Расцвет и падение Третьего рейха обошлись Борну дороже, чем Носсаку. Тогда, в конце войны, лучшие дни Носсака, его общественное признание как писателя, были еще впереди. Этого никак не скажешь о Борне. Вероятно, самые счастливые его дни прошли на ферме в Восточной Пруссии до прихода туда русских и плена на Восточном фронте. Его воспоминания, написанные в конце 40-х годов, но так и не обработанные, в сущности, канули в забвение, пока, спустя уже целых три десятилетия после его смерти, Ференбах не наделил их новой жизнью.
Носсак и Борн — эти два столь разных, но связанных мучительным смирением немца — оставили после себя читателям по крайней мере четыре каверзных вопроса. Во-первых, почему и Носсак, и Борн так мало внимания уделяют тому, что нацистская Германия, по словам Себальда, «погубила и замучила до смерти миллионы людей в трудовых лагерях»,[6] и почему больше всего катастрофа коснулась евреев? Ведь осознание столь жестокой реальности не могло не повлиять на их мучительное смирение.

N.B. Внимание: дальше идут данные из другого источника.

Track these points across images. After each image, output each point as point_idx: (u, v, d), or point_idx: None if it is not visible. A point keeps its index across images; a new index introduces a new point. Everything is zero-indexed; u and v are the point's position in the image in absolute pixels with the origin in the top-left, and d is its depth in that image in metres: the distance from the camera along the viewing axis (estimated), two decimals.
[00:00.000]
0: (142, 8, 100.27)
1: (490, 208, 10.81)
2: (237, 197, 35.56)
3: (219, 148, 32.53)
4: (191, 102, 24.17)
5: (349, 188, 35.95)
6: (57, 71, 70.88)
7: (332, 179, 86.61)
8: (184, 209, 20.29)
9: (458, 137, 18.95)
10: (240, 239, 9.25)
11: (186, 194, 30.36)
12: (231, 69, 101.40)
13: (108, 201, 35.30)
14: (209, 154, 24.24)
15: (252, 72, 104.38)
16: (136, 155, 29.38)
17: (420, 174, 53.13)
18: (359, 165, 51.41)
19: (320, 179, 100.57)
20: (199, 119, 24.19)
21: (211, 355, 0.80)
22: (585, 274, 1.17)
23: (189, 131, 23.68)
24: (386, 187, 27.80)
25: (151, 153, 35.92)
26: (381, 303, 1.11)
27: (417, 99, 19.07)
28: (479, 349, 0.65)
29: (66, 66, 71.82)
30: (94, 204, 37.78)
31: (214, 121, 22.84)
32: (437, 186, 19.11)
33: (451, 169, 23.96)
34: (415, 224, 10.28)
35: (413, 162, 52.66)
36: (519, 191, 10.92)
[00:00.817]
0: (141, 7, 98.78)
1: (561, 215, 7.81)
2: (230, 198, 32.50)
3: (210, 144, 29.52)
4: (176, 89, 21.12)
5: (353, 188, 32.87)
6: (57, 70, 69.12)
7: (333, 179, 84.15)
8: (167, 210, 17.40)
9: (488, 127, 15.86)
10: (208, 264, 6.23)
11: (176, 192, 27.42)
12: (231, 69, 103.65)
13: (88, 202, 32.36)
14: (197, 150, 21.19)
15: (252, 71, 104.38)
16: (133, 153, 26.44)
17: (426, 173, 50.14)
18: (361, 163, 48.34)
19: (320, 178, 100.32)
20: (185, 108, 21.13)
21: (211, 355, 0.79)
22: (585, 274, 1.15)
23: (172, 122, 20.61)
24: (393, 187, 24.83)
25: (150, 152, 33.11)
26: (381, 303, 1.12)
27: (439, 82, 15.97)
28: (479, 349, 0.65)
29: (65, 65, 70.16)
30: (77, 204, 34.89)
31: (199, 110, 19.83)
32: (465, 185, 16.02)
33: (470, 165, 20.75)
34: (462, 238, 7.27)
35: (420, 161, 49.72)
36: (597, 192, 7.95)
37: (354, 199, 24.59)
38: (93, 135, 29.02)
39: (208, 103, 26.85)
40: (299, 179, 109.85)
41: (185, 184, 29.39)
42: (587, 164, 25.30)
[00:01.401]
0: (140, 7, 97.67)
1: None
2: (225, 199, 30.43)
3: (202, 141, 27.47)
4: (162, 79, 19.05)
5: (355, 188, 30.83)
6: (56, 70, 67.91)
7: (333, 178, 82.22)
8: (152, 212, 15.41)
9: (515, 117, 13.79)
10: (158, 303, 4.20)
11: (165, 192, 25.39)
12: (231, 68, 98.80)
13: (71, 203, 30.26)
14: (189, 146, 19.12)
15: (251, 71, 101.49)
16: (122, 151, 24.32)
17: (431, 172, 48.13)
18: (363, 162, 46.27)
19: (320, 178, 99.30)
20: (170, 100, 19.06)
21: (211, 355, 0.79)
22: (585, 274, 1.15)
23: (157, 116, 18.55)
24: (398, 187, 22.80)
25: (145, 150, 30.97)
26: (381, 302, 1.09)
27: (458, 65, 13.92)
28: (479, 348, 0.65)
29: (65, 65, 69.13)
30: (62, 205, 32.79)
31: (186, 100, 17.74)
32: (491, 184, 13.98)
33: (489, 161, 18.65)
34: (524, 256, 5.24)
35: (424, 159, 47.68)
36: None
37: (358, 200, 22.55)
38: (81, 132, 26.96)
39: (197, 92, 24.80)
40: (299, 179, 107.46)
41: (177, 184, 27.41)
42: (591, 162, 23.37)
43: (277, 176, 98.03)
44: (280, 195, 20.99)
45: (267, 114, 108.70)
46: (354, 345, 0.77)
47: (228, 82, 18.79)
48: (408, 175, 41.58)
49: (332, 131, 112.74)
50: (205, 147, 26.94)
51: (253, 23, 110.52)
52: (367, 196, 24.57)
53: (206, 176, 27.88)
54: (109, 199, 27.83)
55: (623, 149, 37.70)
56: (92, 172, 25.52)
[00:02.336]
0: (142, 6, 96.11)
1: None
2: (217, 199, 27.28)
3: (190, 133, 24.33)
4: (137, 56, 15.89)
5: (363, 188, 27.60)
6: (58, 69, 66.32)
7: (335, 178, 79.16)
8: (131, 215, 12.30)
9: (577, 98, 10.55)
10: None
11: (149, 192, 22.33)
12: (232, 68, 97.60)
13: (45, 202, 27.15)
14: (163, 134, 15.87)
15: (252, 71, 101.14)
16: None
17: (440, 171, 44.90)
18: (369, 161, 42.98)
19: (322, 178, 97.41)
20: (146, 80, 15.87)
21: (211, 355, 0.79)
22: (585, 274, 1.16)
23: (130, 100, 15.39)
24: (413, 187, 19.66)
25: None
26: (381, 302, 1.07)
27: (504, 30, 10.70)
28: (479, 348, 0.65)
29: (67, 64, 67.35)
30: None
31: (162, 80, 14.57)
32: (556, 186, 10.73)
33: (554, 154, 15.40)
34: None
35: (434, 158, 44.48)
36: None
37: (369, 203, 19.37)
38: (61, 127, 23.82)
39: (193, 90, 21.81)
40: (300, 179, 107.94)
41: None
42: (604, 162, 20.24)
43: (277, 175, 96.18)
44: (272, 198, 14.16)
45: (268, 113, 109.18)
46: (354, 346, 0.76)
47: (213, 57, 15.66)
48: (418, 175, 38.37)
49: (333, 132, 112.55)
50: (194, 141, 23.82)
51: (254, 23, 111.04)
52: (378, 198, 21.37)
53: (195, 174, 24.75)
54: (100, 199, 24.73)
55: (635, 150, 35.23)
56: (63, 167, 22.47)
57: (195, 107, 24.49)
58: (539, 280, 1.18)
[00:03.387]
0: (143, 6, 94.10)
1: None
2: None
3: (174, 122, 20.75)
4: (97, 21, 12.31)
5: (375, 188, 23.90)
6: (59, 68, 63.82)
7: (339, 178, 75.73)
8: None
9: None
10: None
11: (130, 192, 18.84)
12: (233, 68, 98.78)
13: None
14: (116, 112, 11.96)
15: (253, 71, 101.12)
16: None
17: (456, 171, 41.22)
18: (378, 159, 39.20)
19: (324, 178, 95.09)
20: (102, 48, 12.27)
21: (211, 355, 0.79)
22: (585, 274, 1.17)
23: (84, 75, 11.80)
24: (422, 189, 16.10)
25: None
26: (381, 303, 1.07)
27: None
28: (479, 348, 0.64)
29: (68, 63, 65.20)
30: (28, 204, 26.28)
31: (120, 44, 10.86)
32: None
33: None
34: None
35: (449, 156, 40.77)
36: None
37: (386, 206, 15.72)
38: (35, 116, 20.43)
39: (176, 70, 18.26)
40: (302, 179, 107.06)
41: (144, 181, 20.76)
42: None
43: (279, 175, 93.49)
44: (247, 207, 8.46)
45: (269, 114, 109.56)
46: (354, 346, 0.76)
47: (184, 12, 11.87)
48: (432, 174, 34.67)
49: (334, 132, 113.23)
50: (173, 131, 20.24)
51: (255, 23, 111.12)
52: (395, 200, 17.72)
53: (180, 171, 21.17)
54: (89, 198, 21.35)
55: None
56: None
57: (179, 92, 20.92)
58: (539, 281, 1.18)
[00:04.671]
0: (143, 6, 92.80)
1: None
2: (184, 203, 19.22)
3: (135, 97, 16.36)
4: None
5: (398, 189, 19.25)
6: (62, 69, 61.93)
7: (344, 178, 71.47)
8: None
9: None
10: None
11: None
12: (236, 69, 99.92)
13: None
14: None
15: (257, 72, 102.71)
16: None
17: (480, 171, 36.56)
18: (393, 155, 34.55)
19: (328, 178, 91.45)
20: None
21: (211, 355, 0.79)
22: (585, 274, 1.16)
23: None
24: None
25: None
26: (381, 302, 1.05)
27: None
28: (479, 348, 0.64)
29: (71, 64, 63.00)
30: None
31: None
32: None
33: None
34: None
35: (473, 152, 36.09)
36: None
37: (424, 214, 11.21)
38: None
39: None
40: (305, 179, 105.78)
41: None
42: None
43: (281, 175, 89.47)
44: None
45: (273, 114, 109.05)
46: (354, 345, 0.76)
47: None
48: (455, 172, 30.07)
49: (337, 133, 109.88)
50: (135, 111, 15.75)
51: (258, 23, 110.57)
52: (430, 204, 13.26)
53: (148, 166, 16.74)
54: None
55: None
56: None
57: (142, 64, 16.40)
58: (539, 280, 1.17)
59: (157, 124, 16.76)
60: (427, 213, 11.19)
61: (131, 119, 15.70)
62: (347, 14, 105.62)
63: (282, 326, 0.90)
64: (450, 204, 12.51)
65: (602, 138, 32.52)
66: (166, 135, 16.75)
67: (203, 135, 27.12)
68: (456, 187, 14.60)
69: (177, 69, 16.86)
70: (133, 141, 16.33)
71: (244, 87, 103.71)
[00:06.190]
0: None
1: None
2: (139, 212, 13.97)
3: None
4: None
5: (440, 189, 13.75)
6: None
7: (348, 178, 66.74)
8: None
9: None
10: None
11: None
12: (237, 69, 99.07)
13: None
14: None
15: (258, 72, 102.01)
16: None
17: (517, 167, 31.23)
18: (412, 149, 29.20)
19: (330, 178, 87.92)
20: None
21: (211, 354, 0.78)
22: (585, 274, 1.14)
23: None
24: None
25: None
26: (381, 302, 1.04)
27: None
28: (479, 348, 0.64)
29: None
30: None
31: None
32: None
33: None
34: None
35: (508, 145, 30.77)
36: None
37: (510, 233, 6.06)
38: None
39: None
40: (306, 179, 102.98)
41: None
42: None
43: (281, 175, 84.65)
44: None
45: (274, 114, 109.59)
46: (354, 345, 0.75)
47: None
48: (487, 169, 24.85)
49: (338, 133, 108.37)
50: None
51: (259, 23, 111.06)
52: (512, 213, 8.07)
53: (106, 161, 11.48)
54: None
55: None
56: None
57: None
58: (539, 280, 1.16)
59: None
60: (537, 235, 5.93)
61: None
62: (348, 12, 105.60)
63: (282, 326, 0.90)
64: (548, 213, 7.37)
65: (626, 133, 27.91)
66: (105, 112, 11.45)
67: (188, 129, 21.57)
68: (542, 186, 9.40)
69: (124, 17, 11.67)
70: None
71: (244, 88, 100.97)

Во-вторых, можно ли Носсака, Борна и других немецких граждан сходной с ними судьбы отнести к жертвам Гитлера и национализма? Допустим, возможный ответ — даже верный ответ — да. С другой стороны, этот ответ должен быть тщательно обдуман, ведь ни Носсак, ни Борн не пострадали от третьего Рейха в той же степени, как, например, евреи и иные люди, так называемые «недочеловеки» (Untermenschen), в отношении которых в нацистской Германии применялась политика геноцида и расизма. Нацизм и пресловутое мучительное смирение немцев причинили громадный вред таким людям, как Носсак и Борн, которые не хотели быть частью Третьего рейха, но все же, своими действиями или же бездействием, не относили себя ни к чему и ни к кому вообще, оставаясь как бы за рамками статуса, до сих пор не выясненного.
В-третьих, пока их статус не установлен, до какой степени можно считать таких, как Носсак и Борн, теми, чьи права оказались нарушенными не только в результате проводимой нацистской Германией политики, но и в том числе представителями союзных войск, в частности в польском плену, где они оказались объектом преследований по расовым мотивам? На эту тему издана масса произведений о войне, правосудии, наказании, возмещении и возмездии, в которых затрагиваются вопросы как политики, так и этики. И до сих пор, после десятилетий, прошедших после Второй мировой войны, продолжают существовать различные толкования.
Если следовать вступительным рассуждениям, то воспоминания Носсака и Борна поднимают и еще один важный вопрос, обращенный скорее к читателям, чем к самим авторам. К счастью, Третий рейх канул в Лету, но граждане многих стран, включая ведущие державы XXI века, сталкиваются с обстоятельствами, в которых Носсак и Борн сделали свой выбор: как любому из нас реагировать и как поступать, если становится ясно, что путь, выбранный страной, в корне неверен? Носсак и Борн выбрали мучительное смирение. Несомненно, читатели дадут оценку их поступкам. Но, вслушавшись в повествование Носсака и Борна, мы не можем не услышать их контрвопроса: а как бы ты поступил на моем месте? Что бы сумел ты улучшить тогда и потом?